# low voltage lamp questions



## ship (Dec 11, 2005)

What will happen if you run a 12V/30W lamp off a 6V/30w transformer?

What’s the maximum wattage of 12V lamp you can run off a 12V/100mA transformer?

What’s the maximum wattage of 12V lamp you can run off a 15V/100mA transformer?

If you have a 24V/20W transformer, how many 6V/20W lamps can you run in series off it?

If you have a low voltage swivel arm reading lamp fixture, where the power to the lamps goes thru the parallel swivel arms of the fixture, would your lamp dim if the paint were scratched and a grounded piece of metal touches that scratch?
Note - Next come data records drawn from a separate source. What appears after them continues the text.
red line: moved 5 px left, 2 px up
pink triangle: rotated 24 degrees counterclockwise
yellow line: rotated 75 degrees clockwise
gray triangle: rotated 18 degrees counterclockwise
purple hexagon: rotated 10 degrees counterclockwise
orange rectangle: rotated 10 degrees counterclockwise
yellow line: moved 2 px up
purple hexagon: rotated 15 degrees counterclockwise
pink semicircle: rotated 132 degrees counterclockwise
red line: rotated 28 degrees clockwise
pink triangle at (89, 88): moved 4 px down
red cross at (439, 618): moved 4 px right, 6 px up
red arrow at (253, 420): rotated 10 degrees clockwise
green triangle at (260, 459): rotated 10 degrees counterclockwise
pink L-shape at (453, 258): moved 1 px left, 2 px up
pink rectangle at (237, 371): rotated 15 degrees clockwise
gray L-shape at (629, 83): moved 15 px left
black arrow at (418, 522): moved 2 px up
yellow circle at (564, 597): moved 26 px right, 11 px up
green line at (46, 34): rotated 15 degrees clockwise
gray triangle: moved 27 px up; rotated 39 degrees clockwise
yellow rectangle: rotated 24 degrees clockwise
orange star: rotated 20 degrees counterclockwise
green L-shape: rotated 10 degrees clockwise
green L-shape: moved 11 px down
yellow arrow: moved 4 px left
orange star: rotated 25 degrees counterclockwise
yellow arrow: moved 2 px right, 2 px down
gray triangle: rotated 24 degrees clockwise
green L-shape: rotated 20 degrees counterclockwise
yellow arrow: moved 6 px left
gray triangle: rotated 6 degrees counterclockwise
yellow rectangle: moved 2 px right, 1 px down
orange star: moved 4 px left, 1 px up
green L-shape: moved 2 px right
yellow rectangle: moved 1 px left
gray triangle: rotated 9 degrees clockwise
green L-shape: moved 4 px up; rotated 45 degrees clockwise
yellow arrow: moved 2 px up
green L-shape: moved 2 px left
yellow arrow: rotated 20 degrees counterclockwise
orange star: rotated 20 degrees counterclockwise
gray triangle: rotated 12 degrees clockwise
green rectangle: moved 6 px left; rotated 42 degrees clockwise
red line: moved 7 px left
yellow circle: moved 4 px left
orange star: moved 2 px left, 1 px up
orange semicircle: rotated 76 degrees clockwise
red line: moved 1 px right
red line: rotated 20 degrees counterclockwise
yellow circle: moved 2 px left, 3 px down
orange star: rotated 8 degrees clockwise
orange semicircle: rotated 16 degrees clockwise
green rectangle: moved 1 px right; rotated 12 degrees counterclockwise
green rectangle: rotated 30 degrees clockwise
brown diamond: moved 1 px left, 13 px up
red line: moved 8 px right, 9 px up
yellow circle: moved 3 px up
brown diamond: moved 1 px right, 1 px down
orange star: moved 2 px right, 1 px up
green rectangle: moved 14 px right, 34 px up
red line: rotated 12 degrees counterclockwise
Given two parallel pieces of 1/16" GAC wire rope mounted to two walls 20' away, and a 12V/100W transformer connected to the wire rope, what’s the maximum safe wattage of lamp you can hang and power up from the wire rope? Would assuming a 12v lamp, it get brighter the closer it got to the transformer? What would be the best lamp to use towards the end of the wire rope, 50W/6.6V EZP, a 90W/14.5V EPV, or a 42W/10.8V EPT? What would be a better improvement for this system, installing a different wire rope (which type) or installing a different transformer (what rating?) http://lightbulbsetc.com/ “Tightrope Cable Lighting Fixtures” would be a sample of this type of system.


----------



## Radman (Dec 12, 2005)

> What will happen if you run a 12V/30W lamp off a 
> 6V/30w transformer?

It will be dimmer?

> What’s the maximum wattage of 12V lamp you can run
> off a 12V/100mA transformer?

Well I plugged those numbers into Ohm's law and got 1.2 watts, but I might be going about that one the wrong way.

Yeah I picked the easy ones.


----------



## Diarmuid (Dec 13, 2005)

What’s the maximum wattage of 12V lamp you can run off a 15V/100mA transformer?

I think that it is still 1.2Watts, but i believe that it is not actually safe to run it off a 15V power supply, because the lamp is only rated to 12 v.

I'm not entirely sure, but i think thats the right answer.


----------



## Diarmuid (Dec 14, 2005)

Now that I think about it, if what I wrote above is true, then the answer to:
"If you have a 24V/20W transformer, how many 6V/20W lamps can you run in series off it?"

is also, none because they would blow. But that is only if what I wrote earlier is correct...


----------



## Mayhem (Dec 14, 2005)

Lamps are often run in series and like resistors, when in series you add up the voltage of each lamp. This is how we run 110V PAR lamps off of a 240V supply. It is also how ACLs are wired up.


----------



## TheHeadhunter (Dec 15, 2005)

What will happen if you run a 12V/30W lamp off a 6V/30w transformer? I might be wrong, but I think it would appear at the same brightness but use more current.

What’s the maximum wattage of 12V lamp you can run off a 12V/100mA transformer? 1.2 watts.

What’s the maximum wattage of 12V lamp you can run off a 15V/100mA transformer? 1.5 watts, but the lamp might not like getting 15v when it is only rated for 12v.

If you have a 24V/20W transformer, how many 6V/20W lamps can you run in series off it? Four, but they would be dim (5 watt output). Then again, you could keep adding lights and they would get more dim every time.


----------



## Mayhem (Dec 15, 2005)

Series will not mean that each lamp will take a fraction of the available power – i.e., 4 lamps will not see 1/4 of the power. They will see all available power. However, should one lamp blow, all will go out as the circuit is opened.


----------